Sometimes, even though our intentions may be good and even though some of our reasons may be sound, we can – let’s be honest here – be our own worse enemy. And yes honey, even this dad of yours gets things terribly wrong at times.
Of course, because of my mental illnesses, I can’t promise to always be open and honest about my mental illnesses and how they are effecting me. Due to the fact that sometimes it is the state of my being in the grip of those mental illnesses which increases or induces the paranoia or the isolation or the depression or the… (I am sure that you get the picture).
But at those times when I am fully able to be me. When I am outside of that grip. When I am able to reach out and to share, I promise that I will try.
Honey, I started this answer by sharing two thoughts. One of which being a mental image of us both being on opposite sides of a wide river but building a bridge to each. And within that picture my mental illnesses were the river.

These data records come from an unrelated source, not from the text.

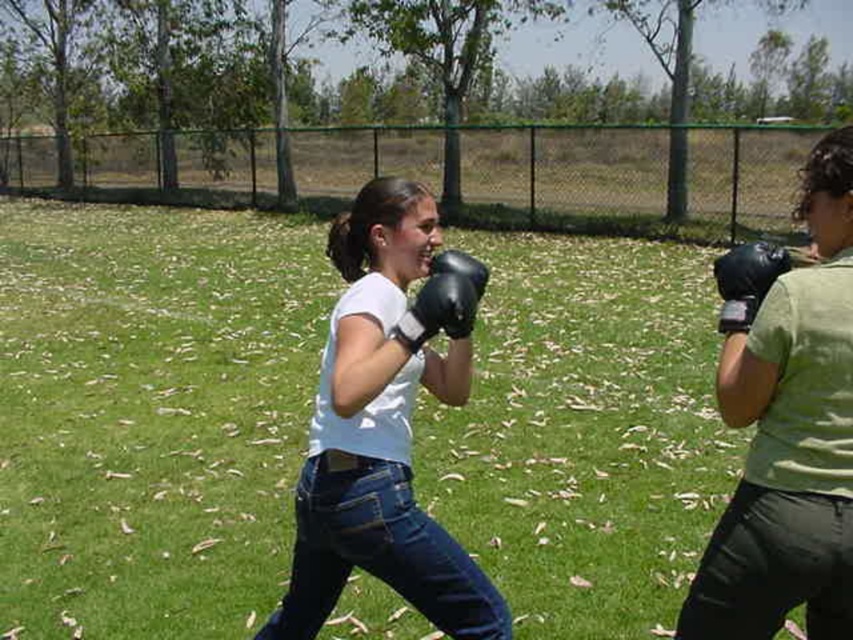
Question: Can you confirm if green grass at center is wider than black synthetic glove at right?

Choices:
 (A) no
 (B) yes

Answer: (B)

Question: Which point is closer to the camera?

Choices:
 (A) (412, 301)
 (B) (27, 397)
 (C) (784, 262)
 (D) (405, 490)

Answer: (C)

Question: Which object appears closest to the camera in this image?

Choices:
 (A) green grass at center
 (B) black leather boxing glove at center
 (C) black synthetic glove at right
 (D) matte black boxing glove at right

Answer: (D)

Question: Does black leather boxing glove at center have a greater width compared to black synthetic glove at right?

Choices:
 (A) yes
 (B) no

Answer: (A)

Question: Can you confirm if matte black boxing glove at right is positioned above black leather boxing glove at center?

Choices:
 (A) no
 (B) yes

Answer: (A)

Question: Which object appears closest to the camera in this image?

Choices:
 (A) black leather boxing glove at center
 (B) white matte t-shirt at center
 (C) matte black boxing glove at right

Answer: (C)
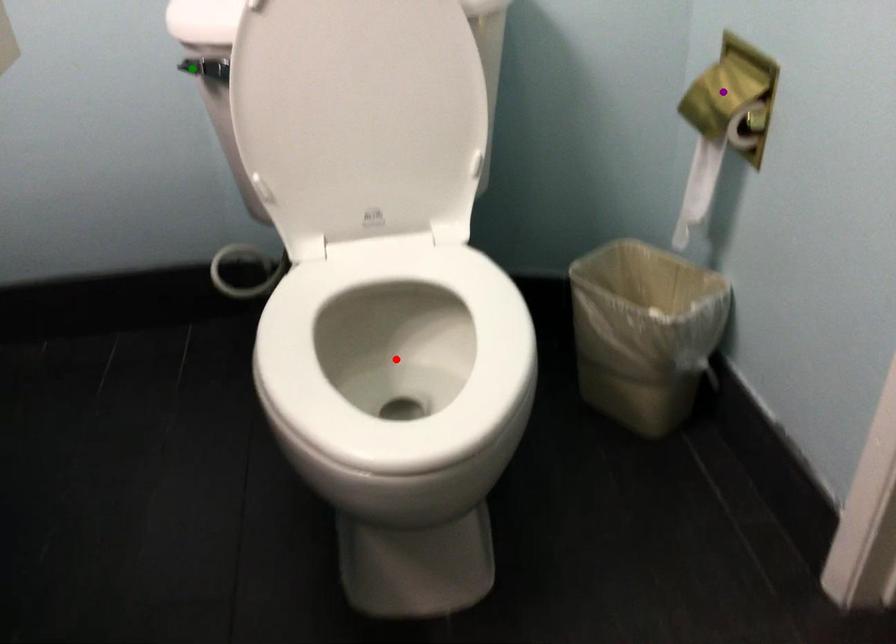
Looking at this image, order these from nearest to farthest:
purple point | green point | red point

1. red point
2. purple point
3. green point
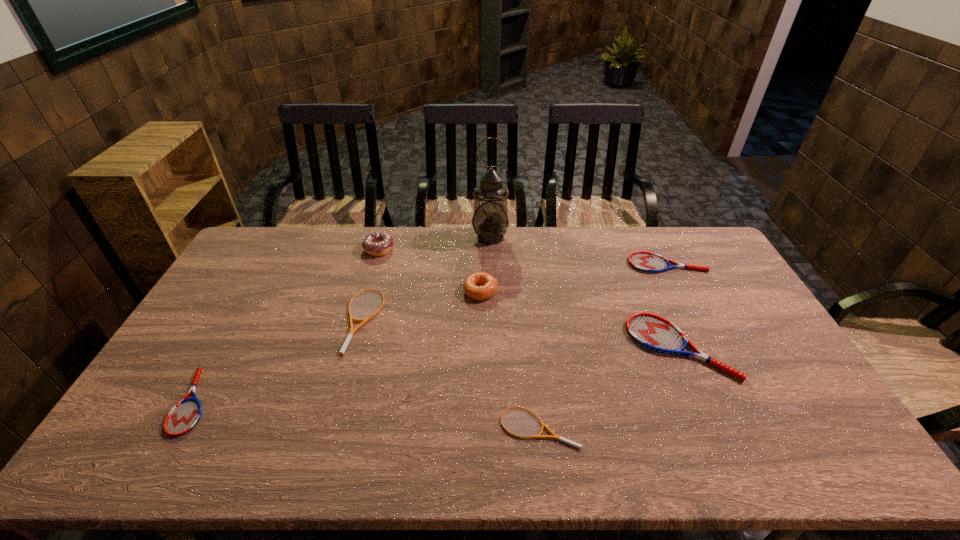
This screenshot has width=960, height=540. Find the location of `oil lamp`. oil lamp is located at coordinates (490, 221).

Find the location of `the farther doughnut`. the farther doughnut is located at coordinates (377, 243).

Where is `the left doughnut`? This screenshot has height=540, width=960. the left doughnut is located at coordinates (377, 243).

Where is `tan doughnut`? tan doughnut is located at coordinates (471, 286).

Where is `the nearer doughnut`? the nearer doughnut is located at coordinates (471, 286).

Locate an element on the screen. This screenshot has height=540, width=960. the tallest tennis racket is located at coordinates (651, 331).

I want to click on the fourth tallest object, so click(x=651, y=331).

Identify the location of the farthest tennis racket. (648, 262).

Where is `the farthest blue tennis racket`? the farthest blue tennis racket is located at coordinates (648, 262).

Locate an element on the screen. This screenshot has height=540, width=960. the fourth tennis racket from right to left is located at coordinates tap(350, 335).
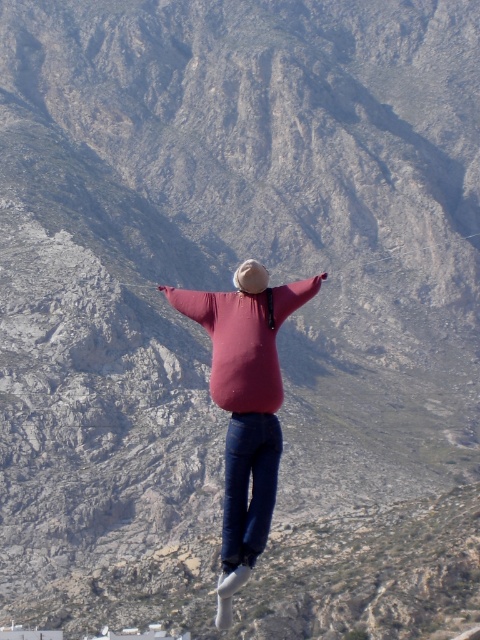
You are a photographer trying to capture the perfect shot of the person in the scene. Since the person is wearing a matte pink sweater at center and blue denim jeans at center, which clothing item would appear more prominent in the photo due to its size?

The matte pink sweater at center would appear more prominent in the photo because it is larger in size than the blue denim jeans at center.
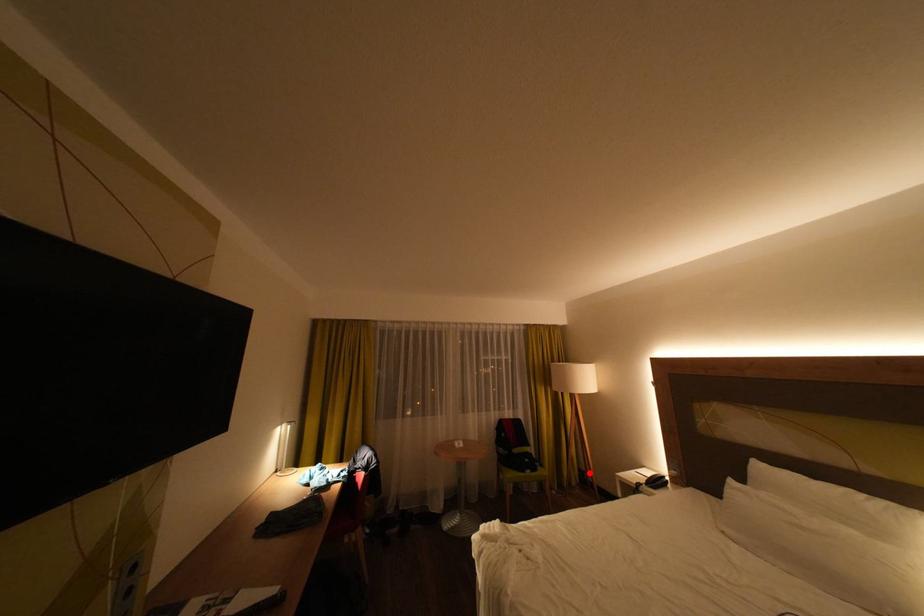
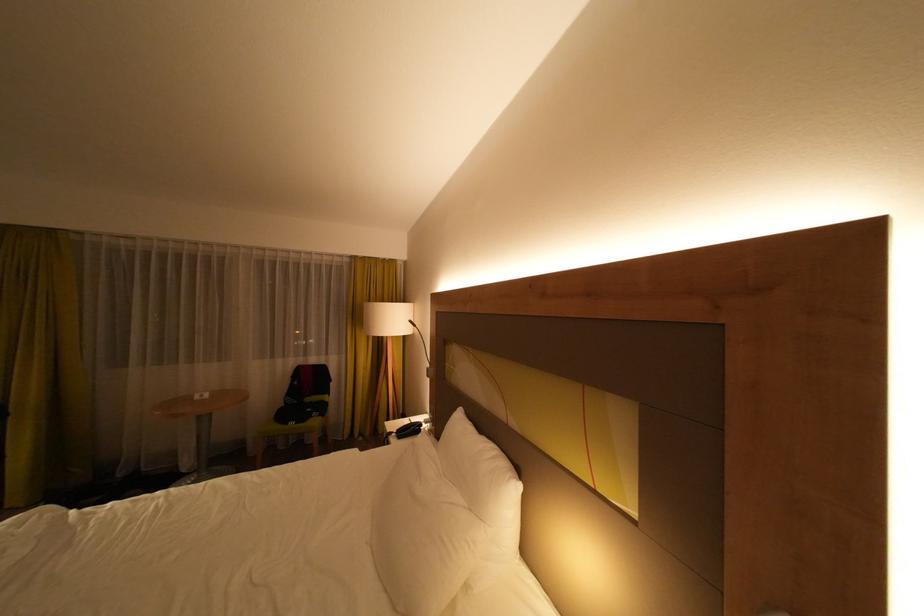
Question: I am providing you with two images of the same scene from different viewpoints. A red point is marked on the first image. At the location where the point appears in image 1, is it still visible in image 2?

Choices:
 (A) Yes
 (B) No

Answer: (B)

Although there are times when that river is there but not too much of an issue. There are other times – when the river runs so fast and the current and waves so fierce and so intense – that building a bridge to you, at that time, is just not within my capabilities.
And honey, at times like that – when that river is so wild that all I can do is to try to stop it from bursting it’s banks and flooding and destroying me. The very thought of you being anywhere near that danger is so alien, so counter-intuitive to my love for you, that it just does not bear thinking about.
And I need for you to always remember that love honey.
But having done so, please always feel free to remind me that, at times like these, you are a much better swimmer than I am. And that at these times, the most important thing is not my desire to protect you. But both our need to let you protect me.